[Brief] Rewrite the material below, replacing "the 2020 series" with "the series for 2020" and leaving everything else unchanged; omit the pictures.

[Given entries]
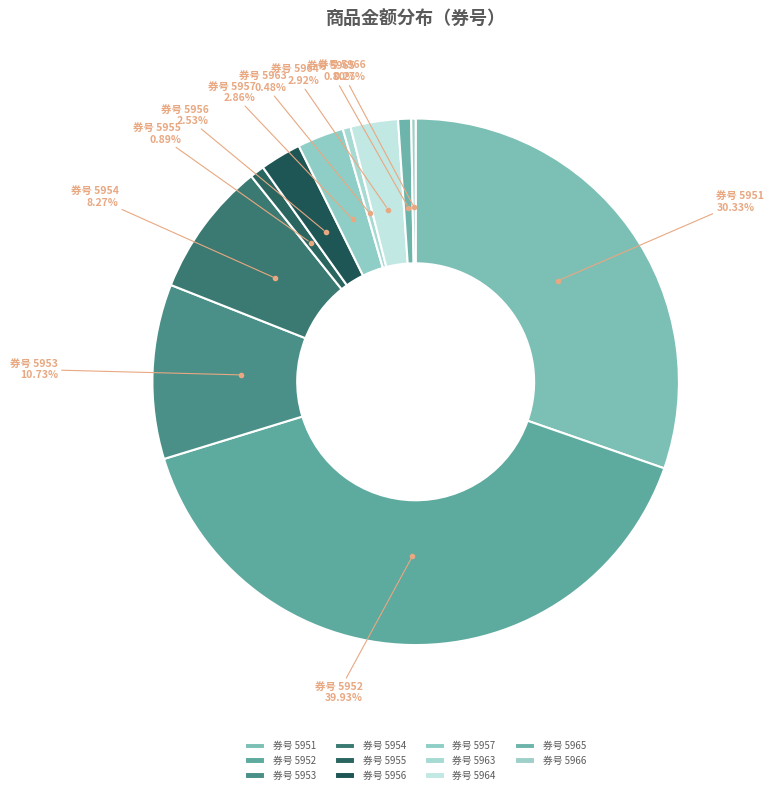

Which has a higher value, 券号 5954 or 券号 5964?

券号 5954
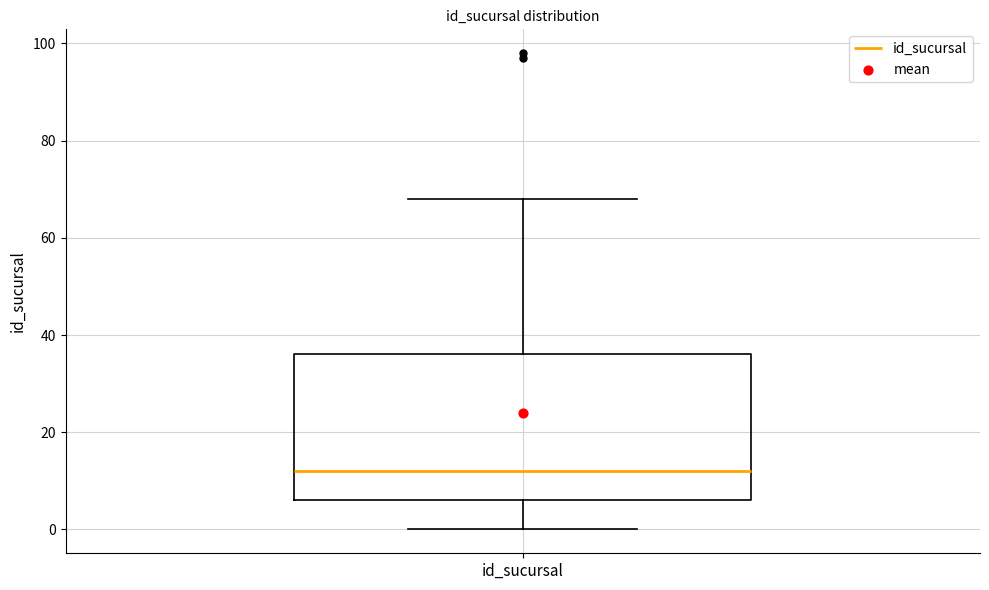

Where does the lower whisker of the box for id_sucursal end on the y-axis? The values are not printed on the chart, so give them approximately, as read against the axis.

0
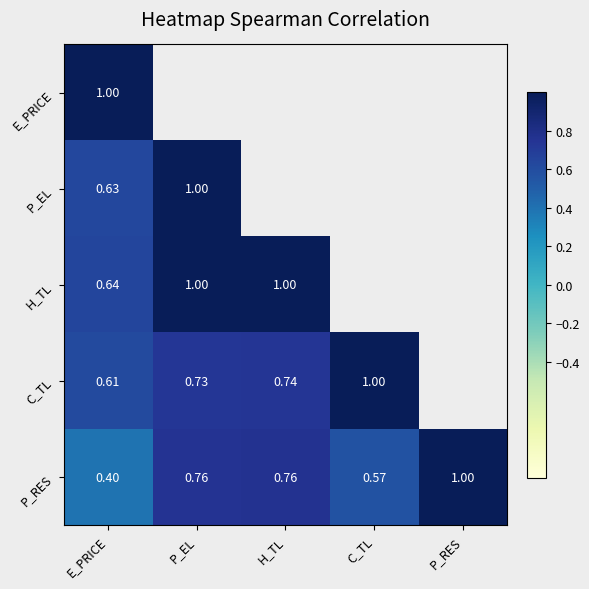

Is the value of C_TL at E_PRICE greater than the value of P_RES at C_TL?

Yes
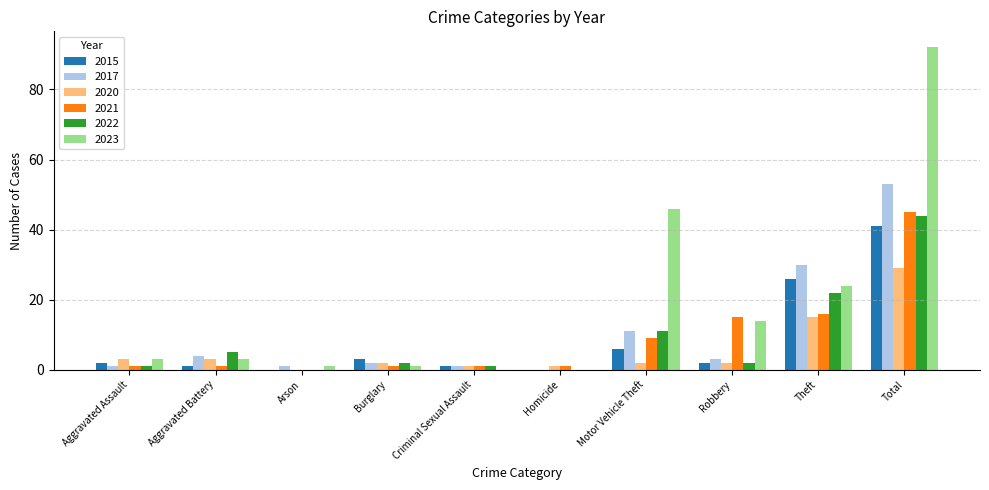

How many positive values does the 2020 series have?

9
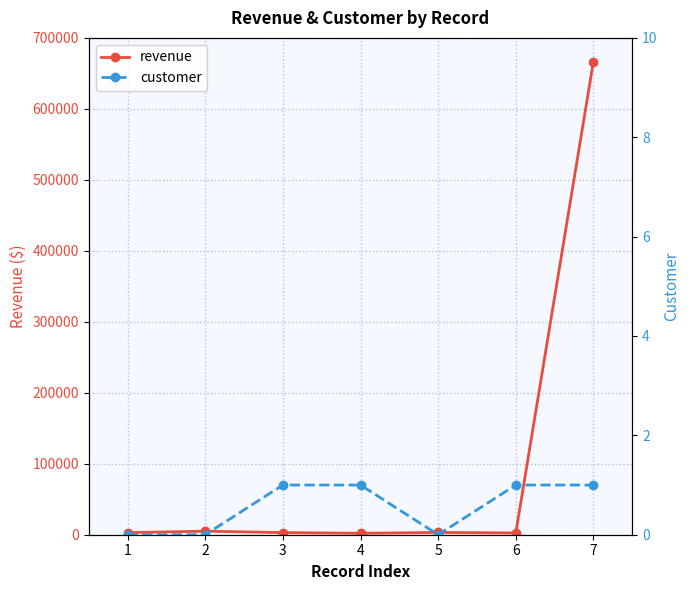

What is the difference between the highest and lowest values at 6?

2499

[Written solution]
Which has a higher value, 券号 5954 or 券号 5964?

券号 5954

Where does the lower whisker of the box for id_sucursal end on the y-axis? The values are not printed on the chart, so give them approximately, as read against the axis.

0

Is the value of C_TL at E_PRICE greater than the value of P_RES at C_TL?

Yes

How many positive values does the series for 2020 have?

9

What is the difference between the highest and lowest values at 6?

2499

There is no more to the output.